Пора уходить. Еще мгновение и мое лицо станет критически пунцовым.
По приходу домой в один из этих дней Илья рыдает, лежа на полу, повторяя мое имя. Это ли не прекрасно? Полное отчаяние. Такое всеобъемлющее, что я буду завидовать, узнав об этом.
    Приезжает маман. Изрядно похудевшая и благоухающая. И мне кажется, что у нее кто-то вновь появился. Она говорит, что Антону не нужно быть умным – он слишком красив для этого. Он пишет, что хочет мне что-то купить в антикварном магазине, но пребывает в растерянности - не чересчур ли это. 
Вечер субботы. Через пару часов после того, как маман уедет, я догадаюсь, что с самого начала нашего знакомства Антон читал мой блог. Все те записи, посвященные Антеро и моей детской влюбленности в него самого. Наблюдая, как хорошо тушатся окурки в лживой позолоте об кольцевидные срезы баклажанов в диковинных соусах и орехах, приготовленные моей маман в наивной надежде, что я начну есть, я пишу в блоге что-то вроде: «Это не так сложно - догадаться, что ты за мной следишь». «Мне просто было интересно. Я не слежу» - приходит сообщение на телефон спустя пять минут после публикации записи. Я прошу его прийти. 
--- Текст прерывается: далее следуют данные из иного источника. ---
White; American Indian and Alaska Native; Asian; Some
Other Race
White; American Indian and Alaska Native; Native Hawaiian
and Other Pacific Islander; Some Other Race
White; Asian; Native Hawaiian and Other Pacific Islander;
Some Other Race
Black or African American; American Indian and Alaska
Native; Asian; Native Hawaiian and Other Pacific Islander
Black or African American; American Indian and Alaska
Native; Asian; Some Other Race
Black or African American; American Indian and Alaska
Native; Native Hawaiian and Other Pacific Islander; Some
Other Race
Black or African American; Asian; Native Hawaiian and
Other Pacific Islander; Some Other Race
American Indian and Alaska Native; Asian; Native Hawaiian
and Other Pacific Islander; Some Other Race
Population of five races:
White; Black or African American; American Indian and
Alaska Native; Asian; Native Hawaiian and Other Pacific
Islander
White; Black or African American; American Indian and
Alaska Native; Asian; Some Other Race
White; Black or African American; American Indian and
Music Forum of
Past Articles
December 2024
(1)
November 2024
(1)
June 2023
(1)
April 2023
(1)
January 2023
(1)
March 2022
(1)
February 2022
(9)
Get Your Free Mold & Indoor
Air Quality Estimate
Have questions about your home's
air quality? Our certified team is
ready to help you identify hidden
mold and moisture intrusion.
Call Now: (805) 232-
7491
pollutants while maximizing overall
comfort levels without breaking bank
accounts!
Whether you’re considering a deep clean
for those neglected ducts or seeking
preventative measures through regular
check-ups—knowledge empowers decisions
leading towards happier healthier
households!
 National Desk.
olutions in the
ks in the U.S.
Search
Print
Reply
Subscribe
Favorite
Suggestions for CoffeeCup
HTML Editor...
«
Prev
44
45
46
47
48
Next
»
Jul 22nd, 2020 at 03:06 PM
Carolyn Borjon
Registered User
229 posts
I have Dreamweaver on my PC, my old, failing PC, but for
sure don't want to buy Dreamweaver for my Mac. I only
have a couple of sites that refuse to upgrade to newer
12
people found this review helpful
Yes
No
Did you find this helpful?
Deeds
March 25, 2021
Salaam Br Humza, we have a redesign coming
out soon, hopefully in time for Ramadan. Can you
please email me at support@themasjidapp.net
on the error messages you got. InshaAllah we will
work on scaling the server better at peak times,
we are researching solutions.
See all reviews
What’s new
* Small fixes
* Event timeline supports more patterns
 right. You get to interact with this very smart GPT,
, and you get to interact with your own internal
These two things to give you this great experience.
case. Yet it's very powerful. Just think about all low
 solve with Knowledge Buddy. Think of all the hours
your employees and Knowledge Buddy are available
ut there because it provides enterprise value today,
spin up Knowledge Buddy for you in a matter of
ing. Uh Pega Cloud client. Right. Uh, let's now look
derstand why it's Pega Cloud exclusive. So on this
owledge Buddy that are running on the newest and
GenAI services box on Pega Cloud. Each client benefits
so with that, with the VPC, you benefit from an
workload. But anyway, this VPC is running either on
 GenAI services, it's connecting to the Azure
- Мне запрещено к тебе приходить. 
- Твоя девушка? Но это же смешно. Между нами ничего нет и не может быть. Я никогда не хотела тебя. Ты же все знаешь, ты же все прочел.
И я включаю полную дискографию «Айнштюрценде Нойбаутен» в надежде на то, что утром понедельника, через почти тридцать часов, когда она завершит свой цикл, мой крах станет призрачным, сотрется. 
- Мне можно к тебе прийти? Пожалуйста, я хочу прийти – было три часа ночи, воскресенье. 
- Нет. 
Мы увиделись в понедельник возле расписания. Толпа людей окружала меня, давала подержать ладони в своих руках, просила сигареты угольного цвета, лезла в объятья. Он наблюдал немного поодаль, слегка освещаемый лампами, направленными на бумажные списки занятий для всех мастей. Его губы потрескались до крови и круги под глазами выдавали две бессонные ночи. Я ничего не чувствовала. Осталась лишь циничная ухмылка. После дискографии «Анштюрценде Нойбаутен» всегда остается лишь циничная ухмылка и спокойствие. Так было и будет. Ничего не изменится.
- Привет – произнес он с измученной улыбкой.
- Привет… Что-то странное сегодня творится. Все ко мне пристают. 
- Да. Я заметил. 
- Ты плохо выглядишь. 
Все это – прямо в ухо, старательно выводя в пространстве каждую согласную, обхватывая локти-кости друг друга. Так мы завершали начатое когда-то.